▶ About this task: Two lines mark the range in the entries below: the one holding "thumb tip: (253, 162)" and the one holding "pinky tip: (225, 252)". Set down those two and all lines between them, exactly.

▶ Records for this exercise:
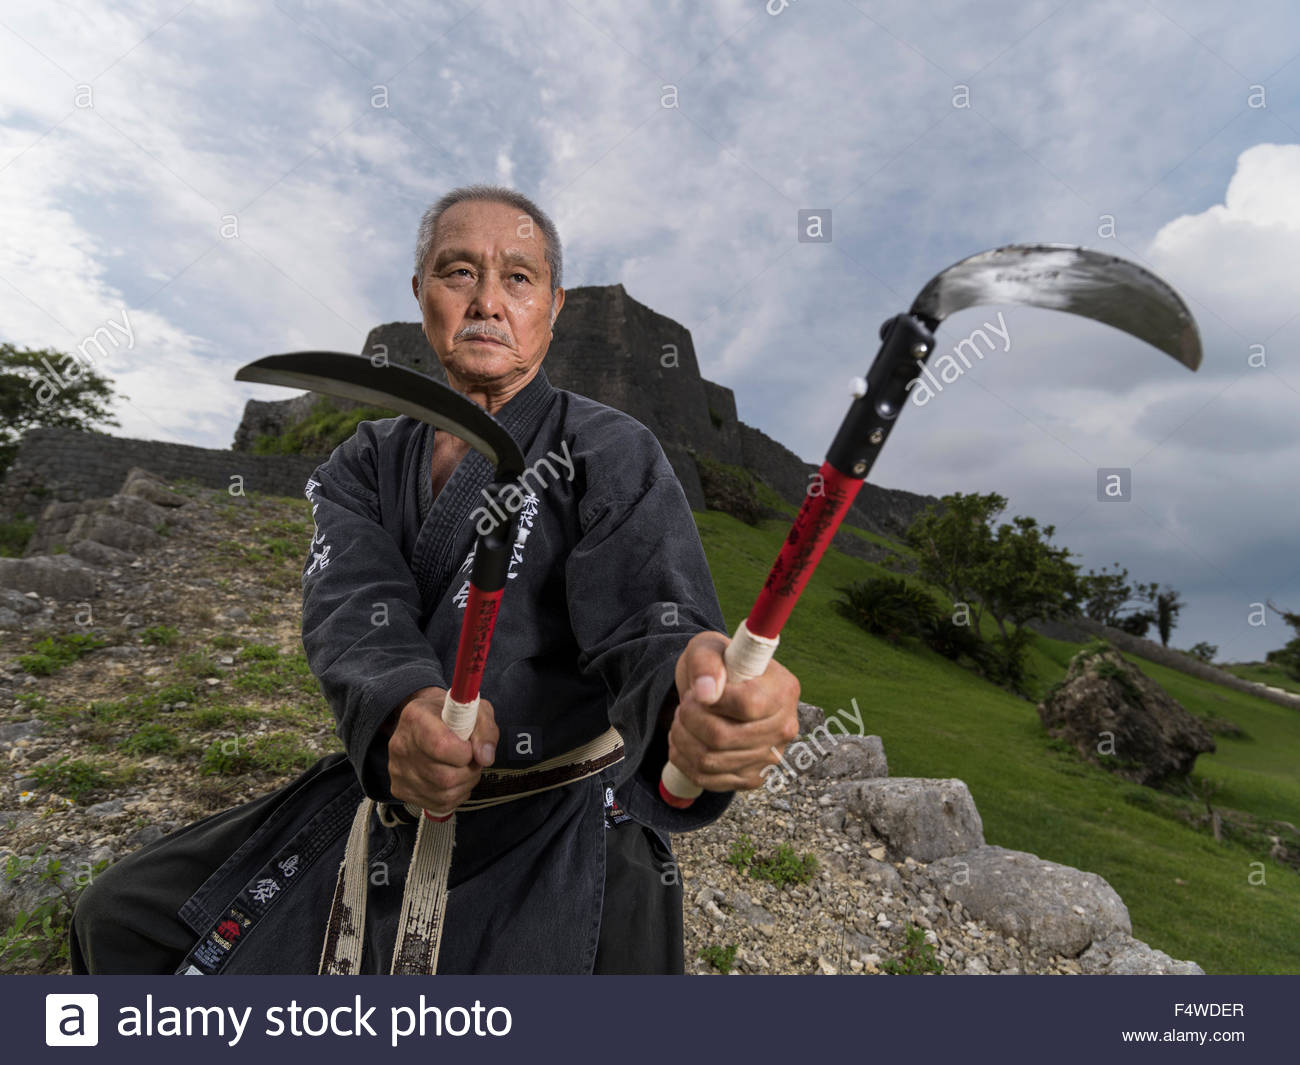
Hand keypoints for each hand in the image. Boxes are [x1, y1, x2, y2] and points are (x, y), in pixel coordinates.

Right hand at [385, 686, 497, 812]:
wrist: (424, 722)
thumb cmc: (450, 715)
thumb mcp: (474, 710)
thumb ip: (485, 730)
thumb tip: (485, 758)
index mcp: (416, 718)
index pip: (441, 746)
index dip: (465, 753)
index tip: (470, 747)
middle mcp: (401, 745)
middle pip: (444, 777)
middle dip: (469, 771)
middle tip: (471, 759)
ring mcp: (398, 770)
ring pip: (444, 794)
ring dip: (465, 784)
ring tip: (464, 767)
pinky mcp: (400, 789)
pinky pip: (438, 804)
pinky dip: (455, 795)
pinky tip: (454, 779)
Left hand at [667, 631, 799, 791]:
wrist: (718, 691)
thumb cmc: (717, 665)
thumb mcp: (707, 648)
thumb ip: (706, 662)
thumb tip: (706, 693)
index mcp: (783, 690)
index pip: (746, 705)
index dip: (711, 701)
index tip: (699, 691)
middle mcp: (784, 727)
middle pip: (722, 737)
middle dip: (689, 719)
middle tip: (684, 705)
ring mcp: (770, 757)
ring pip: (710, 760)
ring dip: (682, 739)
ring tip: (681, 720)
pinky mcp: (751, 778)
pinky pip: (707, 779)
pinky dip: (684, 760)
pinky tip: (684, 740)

* * *

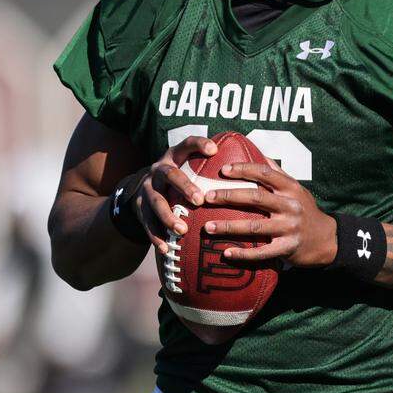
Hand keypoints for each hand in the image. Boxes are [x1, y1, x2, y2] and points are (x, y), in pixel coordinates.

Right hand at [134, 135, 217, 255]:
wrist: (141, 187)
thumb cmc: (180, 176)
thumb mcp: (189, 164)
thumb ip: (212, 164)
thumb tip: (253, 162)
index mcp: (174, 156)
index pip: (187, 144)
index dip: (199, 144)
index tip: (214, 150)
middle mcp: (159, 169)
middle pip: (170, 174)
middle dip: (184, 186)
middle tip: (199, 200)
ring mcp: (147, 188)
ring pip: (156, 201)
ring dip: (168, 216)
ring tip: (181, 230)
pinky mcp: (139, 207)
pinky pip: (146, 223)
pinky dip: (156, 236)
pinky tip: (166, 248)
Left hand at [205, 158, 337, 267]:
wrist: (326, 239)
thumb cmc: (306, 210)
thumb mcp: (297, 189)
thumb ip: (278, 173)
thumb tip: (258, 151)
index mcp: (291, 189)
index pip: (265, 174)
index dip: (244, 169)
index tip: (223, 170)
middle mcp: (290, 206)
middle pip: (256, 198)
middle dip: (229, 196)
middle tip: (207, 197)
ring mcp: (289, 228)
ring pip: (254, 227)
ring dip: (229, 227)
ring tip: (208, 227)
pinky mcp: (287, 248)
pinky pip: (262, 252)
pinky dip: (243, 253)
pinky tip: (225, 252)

▶ Answer box:
thumb tip: (253, 162)
index mcp: (174, 156)
index pip: (187, 144)
index dip: (199, 144)
index tip: (214, 150)
middle mcp: (159, 169)
middle pip: (170, 174)
middle dip: (184, 186)
middle tip: (199, 200)
ring mcp: (147, 188)
ring pip: (156, 201)
ring dip: (168, 216)
ring tip: (181, 230)
pinky mcp: (139, 207)
pinky pip: (146, 223)
pinky dip: (156, 236)
pinky tip: (166, 248)
Left hand at [205, 158, 337, 267]:
wrist: (326, 239)
thumb cmc: (306, 210)
thumb mcp: (297, 189)
thumb ip: (278, 173)
thumb tip: (258, 151)
index mcp: (291, 189)
index pip: (265, 174)
index dip: (244, 169)
index tip: (223, 170)
middle mcp: (290, 206)
middle pip: (256, 198)
middle dip: (229, 196)
middle tip: (207, 197)
ring mcp: (289, 228)
ring pip: (254, 227)
ring dip: (229, 227)
ring tip: (208, 227)
pinky mcp: (287, 248)
pinky pip: (262, 252)
pinky dip: (243, 253)
pinky tip: (225, 252)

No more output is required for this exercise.